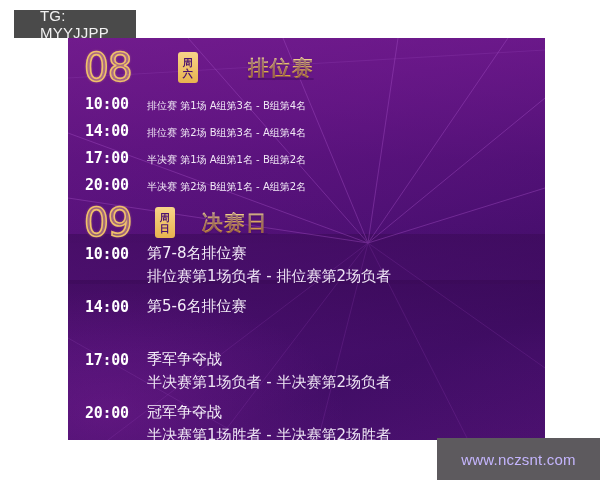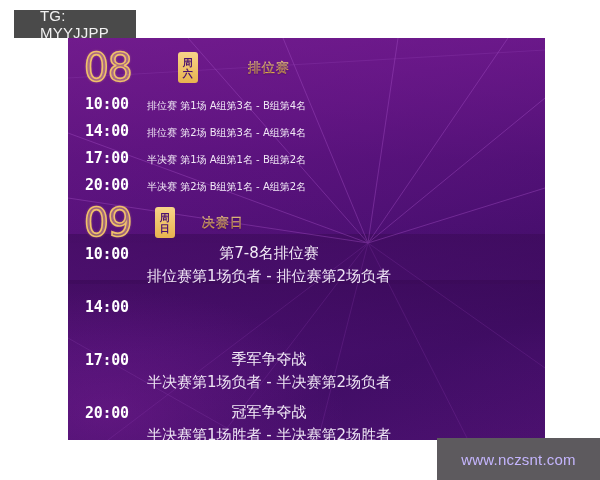--- a/index.html
+++ b/index.html
@@ -89,7 +89,7 @@
   }
   .day-title {
     font-family: "DejaVu Sans", sans-serif;
-    font-size: 13px;
+    font-size: 21px;
     line-height: 22px;
     font-weight: 700;
     letter-spacing: 1px;
@@ -99,6 +99,7 @@
     color: transparent;
     text-shadow: 0 1px 1px rgba(60, 8, 90, 0.45);
     margin-left: 2px;
+    text-decoration: underline;
   }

------

Word for word, quote the lines from the line containing "-89,7 +89,7 @@" through the end of the material, both included, and nothing else.

## REPLY
@@ -89,7 +89,7 @@
   }
   .day-title {
     font-family: "DejaVu Sans", sans-serif;
-    font-size: 13px;
+    font-size: 21px;
     line-height: 22px;
     font-weight: 700;
     letter-spacing: 1px;
@@ -99,6 +99,7 @@
     color: transparent;
     text-shadow: 0 1px 1px rgba(60, 8, 90, 0.45);
     margin-left: 2px;
+    text-decoration: underline;
   }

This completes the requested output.